My best lesson this year involved gorillas

There have been a variety of explosions in my personal life this year, which is how I ended up on an improbable wilderness trek in Uganda.

My best lesson this year involved gorillas

There have been a variety of explosions in my personal life this year, which is how I ended up on an improbable wilderness trek in Uganda.

For a founder and CEO whose product sells at REI, I am decidedly not outdoorsy. I’ve always avoided hiking and camping vacations when I have the opportunity to just lay on a beach with a good book or search for my next great meal. In the name of #personalgrowth, I decided to spend the last two weeks of August in pursuit of elusive wild animals.

The apex of my adventure was tracking mountain gorillas in Bwindi Impenetrable National Park. An old-growth forest in southwestern Uganda, it runs along the border with the Democratic Republic of the Congo and is one of the most biologically diverse places in the world.

A view of Bwindi Impenetrable National Park

There are only 1,000 mountain gorillas left and about half of them are in Bwindi’s mountainous jungle. You have to get Mount Everest-style permits from the Uganda Wildlife Authority (UWA); these contribute most of the funding for conservation and repopulation efforts. Today, the number of mountain gorillas is up from an all-time low of 800.

To say the hike is difficult is an understatement. The humidity is intense, and poisonous caterpillars, stinging nettles, and huge wasps are everywhere. The foliage is dense: without a machete, thorn-proof gloves, and a walking stick, you won’t get very far, much less find any gorillas. Bonus: the trek is mostly uphill. The incline is often so severe you must use all limbs to prevent rolling downslope. The altitude — up to 2,706 meters (8,878 feet) — adds to the intensity of what already is a tremendous physical effort. Within the first five minutes, I was panting and wondering what strange hell I’d voluntarily gotten myself into. My friend vomited from altitude sickness.

Four hours in, itchy, sweaty, and tired, we hadn’t yet encountered a single gorilla despite the trackers’ best efforts.

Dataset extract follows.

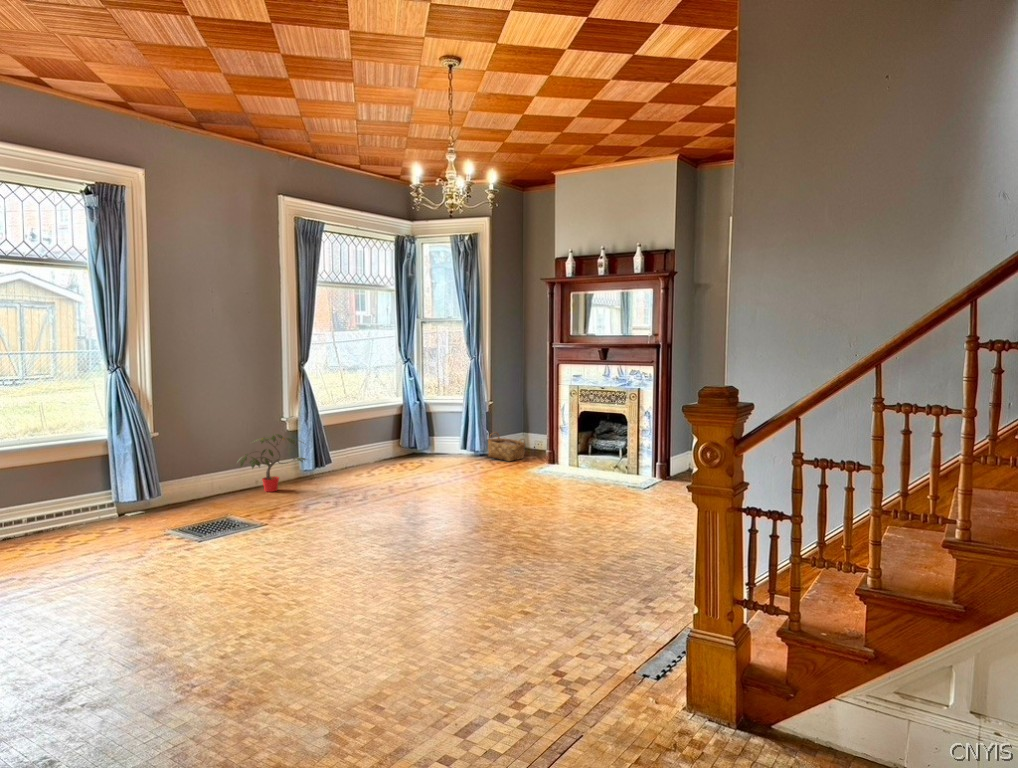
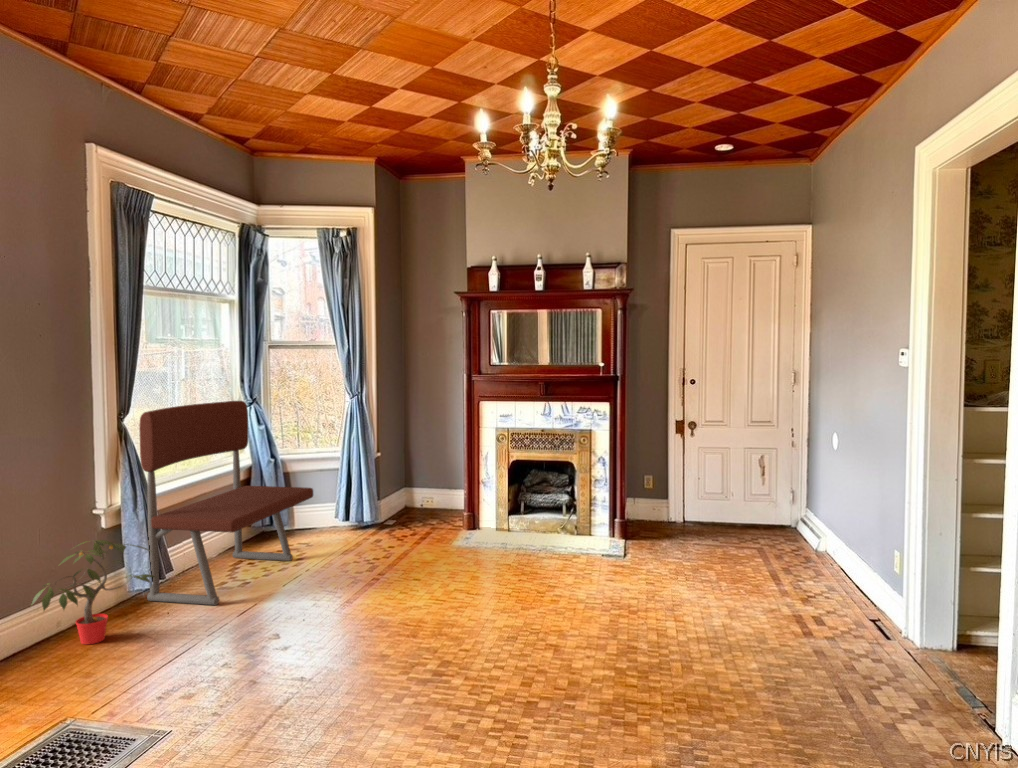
bench: none [309,359,426,484] -> present [139,401,313,605]
woven basket: present [488,432,526,461] -> none [376,494,428,533]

To add insult to injury, a rainforest deluge started dumping on us, making it impossible to move for over an hour. I learned that even in an equatorial jungle, if you’re high enough up in the mountains, freak hailstorms are a thing. We huddled under a tree during the heaviest of the downpour, but I was nonetheless soaked down through my wool socks. I wondered about foot rot and recalled the final scene in one of my favorite films — Werner Herzog’s “Aguirre, Wrath of God” — where the main character loses his mind on a barge full of monkeys deep in the jungle.

And then, in a miracle of self-therapy, I thought-stopped. Instead of imagining the worst or judging myself for how I was feeling, what if I just accepted the place and my experience of it?

Trapped under that tree, as hail turned back into rain, my nightmarish discomfort gave way to curiosity. I observed without judgment: the verdant forest, my clammy body, the smell of dirt (and dung), fresh cuts on my fingers, the birds starting up again.

As the weather cleared, we came upon a troop of about a dozen mountain gorillas. People think gorillas are territorial and violent, but after spending almost two hours with them in their natural habitat, I found them to be quite gentle. The silverback — a 250-kilogram (550-pound), 3-meter (10-foot) tall dominant male — made eye contact with me, assessing us as he napped and ate branch after branch of wet leaves. A female breastfed her baby beneath a thicket of ferns and vines and a young male stood on a ledge above us, hooting and pounding his chest, like a miniature King Kong.

The silverback mountain gorilla, looking into my eyes/iPhone

And then, just like that, our tightly-regulated time with the gorillas was up. The return hike was arguably harder than the way in because the rain had washed away what little grip we’d had to begin with. The slipping and sliding was compounded by sheer exhaustion, but I felt resilient and proud.

The physicality of my deep-jungle trek seemed to dissolve some of the emotional weight I tend to carry around with me. In accepting my situation, I gave myself space to experience and enjoy it. I’ve always been a what-happens-next and how-can-I-solve-this-problem kind of person. I know it is often helpful to think a few steps ahead and bias toward action (especially as a CEO), but the day-to-day, hour-to-hour, minute-to-minute incessant aspect of a projecting mindset can be emotionally exhausting and prevents me from being present.

I'm back in the office and I hope some of that sticks with me. (I won’t wait seven years to take a two-week vacation again.)